■ SUPPLIED RECORDS
-------------------------

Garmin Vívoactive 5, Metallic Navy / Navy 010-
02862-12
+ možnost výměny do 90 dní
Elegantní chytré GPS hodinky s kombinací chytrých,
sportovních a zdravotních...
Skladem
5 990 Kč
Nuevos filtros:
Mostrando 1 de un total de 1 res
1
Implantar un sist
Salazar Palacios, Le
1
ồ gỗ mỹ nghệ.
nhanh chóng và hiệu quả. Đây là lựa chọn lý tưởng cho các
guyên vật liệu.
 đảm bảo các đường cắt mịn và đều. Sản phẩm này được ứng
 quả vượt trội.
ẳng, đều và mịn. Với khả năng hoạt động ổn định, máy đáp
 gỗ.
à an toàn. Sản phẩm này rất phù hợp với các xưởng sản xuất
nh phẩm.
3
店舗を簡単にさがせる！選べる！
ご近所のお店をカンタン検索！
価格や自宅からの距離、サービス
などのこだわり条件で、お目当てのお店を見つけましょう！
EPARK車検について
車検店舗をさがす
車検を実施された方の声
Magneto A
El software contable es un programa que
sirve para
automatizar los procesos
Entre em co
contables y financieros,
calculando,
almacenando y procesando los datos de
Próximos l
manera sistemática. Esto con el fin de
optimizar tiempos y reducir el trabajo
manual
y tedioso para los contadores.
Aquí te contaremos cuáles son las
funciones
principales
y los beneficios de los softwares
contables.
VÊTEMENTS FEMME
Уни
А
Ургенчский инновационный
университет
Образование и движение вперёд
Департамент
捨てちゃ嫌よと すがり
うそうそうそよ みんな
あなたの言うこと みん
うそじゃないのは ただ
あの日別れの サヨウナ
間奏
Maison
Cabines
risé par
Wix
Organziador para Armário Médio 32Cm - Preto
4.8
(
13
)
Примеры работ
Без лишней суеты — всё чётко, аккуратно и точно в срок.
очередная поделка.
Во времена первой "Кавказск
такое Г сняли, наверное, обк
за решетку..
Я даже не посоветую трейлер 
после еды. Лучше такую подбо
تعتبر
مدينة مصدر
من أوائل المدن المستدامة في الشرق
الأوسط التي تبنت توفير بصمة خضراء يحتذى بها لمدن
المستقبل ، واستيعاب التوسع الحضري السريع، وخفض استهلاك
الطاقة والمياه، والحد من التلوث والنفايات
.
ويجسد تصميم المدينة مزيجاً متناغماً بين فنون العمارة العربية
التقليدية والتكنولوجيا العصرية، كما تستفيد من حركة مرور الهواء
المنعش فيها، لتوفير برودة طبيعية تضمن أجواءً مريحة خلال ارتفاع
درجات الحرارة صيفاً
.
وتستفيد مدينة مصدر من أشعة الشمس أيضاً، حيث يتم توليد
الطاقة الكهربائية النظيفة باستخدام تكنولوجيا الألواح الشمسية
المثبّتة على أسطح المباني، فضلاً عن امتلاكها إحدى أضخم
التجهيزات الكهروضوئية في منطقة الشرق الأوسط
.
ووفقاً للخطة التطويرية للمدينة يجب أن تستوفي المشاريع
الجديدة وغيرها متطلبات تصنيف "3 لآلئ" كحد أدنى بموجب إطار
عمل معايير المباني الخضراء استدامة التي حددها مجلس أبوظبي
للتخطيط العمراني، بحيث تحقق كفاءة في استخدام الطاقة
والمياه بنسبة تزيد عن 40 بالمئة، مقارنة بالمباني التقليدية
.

-------------------------

■ TASK
Each line in the entries above that includes the string "الطاقة" should be extracted.

■ RESULT OF THE TASK
الطاقة والمياه، والحد من التلوث والنفايات
الطاقة الكهربائية النظيفة باستخدام تكنولوجيا الألواح الشمسية
للتخطيط العمراني، بحيث تحقق كفاءة في استخدام الطاقة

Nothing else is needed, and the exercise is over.